To put it simply, there remains a lot of risk with Cameco; the company's stock is only appropriate for aggressive investors. And there's no way to tell when uranium prices will start to rebound, so go in expecting continued red ink over the near term. But Cameco's stock is trading near 10-year lows. It's the largest pure-play uranium miner, it has a solid financial foundation, and it can bring production back online relatively quickly when uranium prices pick up. When that happens, investors are likely to reward the shares fairly quickly. If you have a strong stomach, Cameco is a turnaround play in which you might be interested, since it's hard to envision things getting too much worse.

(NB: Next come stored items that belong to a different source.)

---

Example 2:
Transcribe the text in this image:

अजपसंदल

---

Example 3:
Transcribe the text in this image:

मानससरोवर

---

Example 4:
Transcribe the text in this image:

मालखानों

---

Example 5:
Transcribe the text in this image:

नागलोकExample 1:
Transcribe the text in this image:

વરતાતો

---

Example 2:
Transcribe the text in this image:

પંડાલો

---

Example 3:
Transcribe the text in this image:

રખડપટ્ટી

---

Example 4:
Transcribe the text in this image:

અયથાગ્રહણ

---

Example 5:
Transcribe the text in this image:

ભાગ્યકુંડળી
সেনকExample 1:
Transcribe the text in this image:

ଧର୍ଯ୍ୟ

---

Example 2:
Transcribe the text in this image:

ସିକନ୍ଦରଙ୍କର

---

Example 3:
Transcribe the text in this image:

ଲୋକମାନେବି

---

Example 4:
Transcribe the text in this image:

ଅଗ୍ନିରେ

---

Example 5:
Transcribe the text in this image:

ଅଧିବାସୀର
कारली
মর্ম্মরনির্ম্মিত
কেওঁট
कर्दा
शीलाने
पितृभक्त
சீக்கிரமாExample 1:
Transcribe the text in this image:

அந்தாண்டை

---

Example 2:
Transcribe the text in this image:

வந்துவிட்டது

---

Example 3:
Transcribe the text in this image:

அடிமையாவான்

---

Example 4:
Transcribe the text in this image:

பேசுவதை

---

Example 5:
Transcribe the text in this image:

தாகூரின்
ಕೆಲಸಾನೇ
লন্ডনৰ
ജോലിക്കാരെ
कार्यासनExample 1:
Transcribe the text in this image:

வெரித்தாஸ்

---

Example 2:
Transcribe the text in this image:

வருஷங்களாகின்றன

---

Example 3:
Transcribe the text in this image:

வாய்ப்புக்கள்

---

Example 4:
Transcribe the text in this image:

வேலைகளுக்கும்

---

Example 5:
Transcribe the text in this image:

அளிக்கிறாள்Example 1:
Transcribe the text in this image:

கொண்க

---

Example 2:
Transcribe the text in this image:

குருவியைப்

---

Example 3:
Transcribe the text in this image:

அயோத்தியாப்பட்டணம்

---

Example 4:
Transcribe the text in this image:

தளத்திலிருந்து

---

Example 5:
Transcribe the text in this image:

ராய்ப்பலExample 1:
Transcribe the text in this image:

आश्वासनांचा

More than commodity prices
There's nothing a commodity producer can do about the ups and downs of commodity prices, and those price swings will have a material impact on top and bottom lines throughout the space. However, if you step back and take a closer look at what is happening at each company, you can start to get a feel for where you might want to put some money.
For those looking for a low-risk approach to commodity markets, precious-metals streaming company Franco-Nevada is a solid option. Teck is on the cusp of a big business change that could materially alter its future. And Cameco, while still suffering, is taking the steps necessary to survive the uranium downturn so it can thrive when prices pick up again. All three are worth a deep dive in the commodity space.